MUHAMMADIYAH.OR.ID, YOGYAKARTA—Perubahan arah kiblat dari Baitulmakdis ke Ka’bah di Makkah mengakibatkan ketegangan di antara sebagian ahlulkitab dengan sebagian orang Islam. Ahlulkitab beranggapan bahwa shalat yang dilakukan tidak menghadap ke Baitulmakdis tidak sah. Sementara orang Islam beranggapan lain, shalat yang diterima oleh Allah hanyalah shalat yang dilakukan dengan menghadap ke Ka’bah di Masjidil Haram.
Pakar Tafsir Nur Kholis mengatakan bahwa peristiwa di atas merupakan latar konteks diturunkannya QS. Al Baqarah ayat 77. Dalam ayat ini menjelaskan bahwa bukan karena menghadapkan muka ke arah barat dan timur yang dimaksud sebagai kebajikan hakiki, akan tetapi kebajikan yang sebenarnya adalah ketaatan kepada Allah, melaksanakan segala tuntunan-Nya, itulah kebajikan dan ketakwaan serta keimanan yang sempurna.

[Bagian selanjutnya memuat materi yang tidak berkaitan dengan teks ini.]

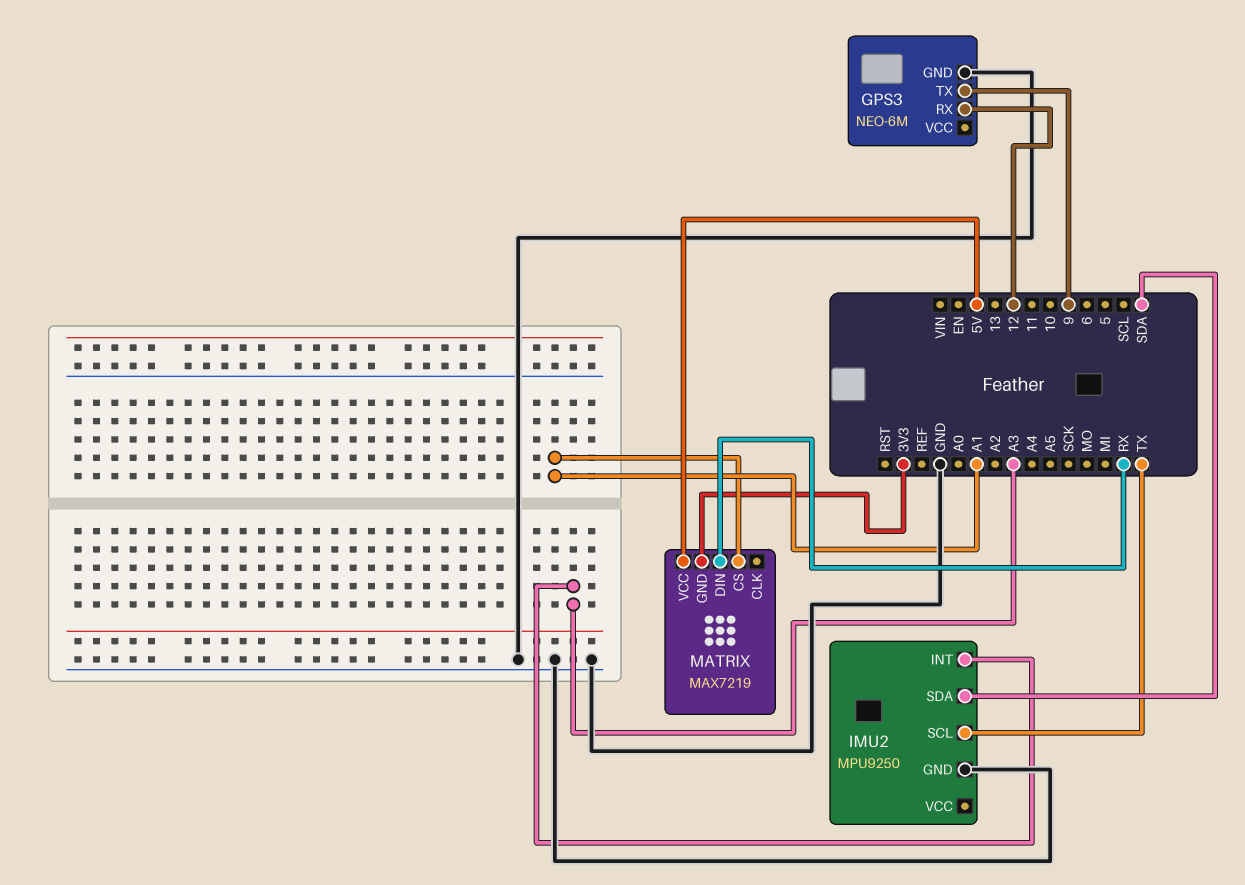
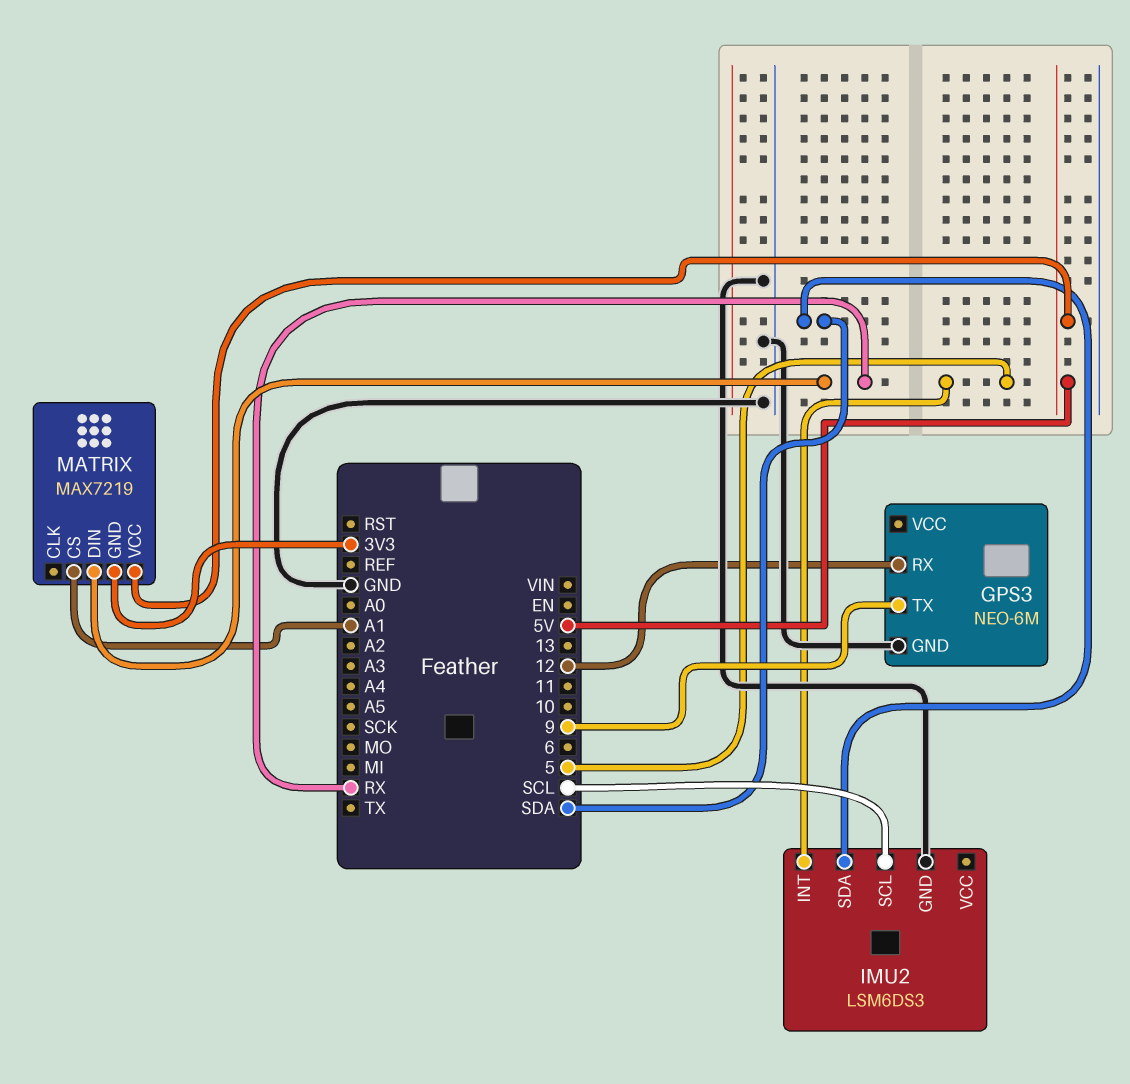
IMU2: MPU9250 -> LSM6DS3
IMU2 pin INT: A3 -> 5
IMU2 pin SCL: TX -> SCL

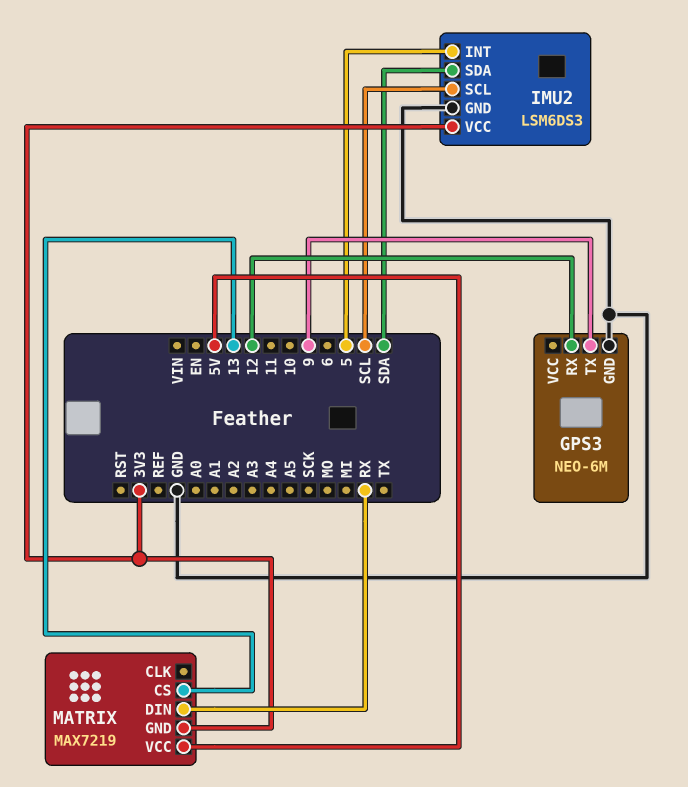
IMU2 pin VCC: none -> 3V3
MATRIX pin CS: A1 -> 13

“Ayat ini ingin menjelaskan bukan soal menghadapkan wajah secara fisik yaitu sekadar menghadapkan wajah dalam shalat ke arah timur dan barat, akan tetapi kebajikan yang sebenarnya adalah patuh dan tunduk kepada apa yang disyariatkan agama dengan beriman kepada Allah swt,” tutur dosen Ilmu Tafsir ini dalam kajian yang diselenggarakan Masjid Islamic Center Universitas Ahmad Dahlan pada Kamis (17/03).
Nur Kholis menerangkan bahwa Kata ‘al-birr’ dalam QS. Al Baqarah ayat 177 berarti kebenaran dan ketaatan (ash-shidq wa ath-tha’ah), yaitu suatu penamaan terhadap semua kebaikan, semua ketaatan dan pendekatan diri kepada Allah. Sebagian ahli bahasa menyebutkan bahwa kata al-birr berasal dari “al-barr” yang berarti “daratan, lawan dari “lautan” yang menggambarkan keluasan, sehingga memberi arti keluasan dalam berbuat kebaikan.
Karenanya, kebajikan hakiki bukan hanya melaksanakan shalat secara benar sesuai dengan tuntutan Rasulullah saw, melainkan juga menunaikan zakat sesuai dengan kadar dan ketentuan yang telah digariskan, menepati janji jika berjanji kepada orang lain, dapat berlaku sabar, tabah dan mampu menahan diri serta selalu berjuang dalam mengatasi segala kesulitan dan cobaan.
“Inilah yang disebut kebajikan hakiki. Tidak bisa kita mengatakan orang berbuat kebajikan hanya dari aspek akidah saja, sementara dari aspek ibadah tidak. Jadi kebajikan itu maknanya sangat luas, segala ketaatan kepada Allah, segala kebaikan kepada Allah itu disebut kebajikan yang hakiki,” ujar Nur Kholis.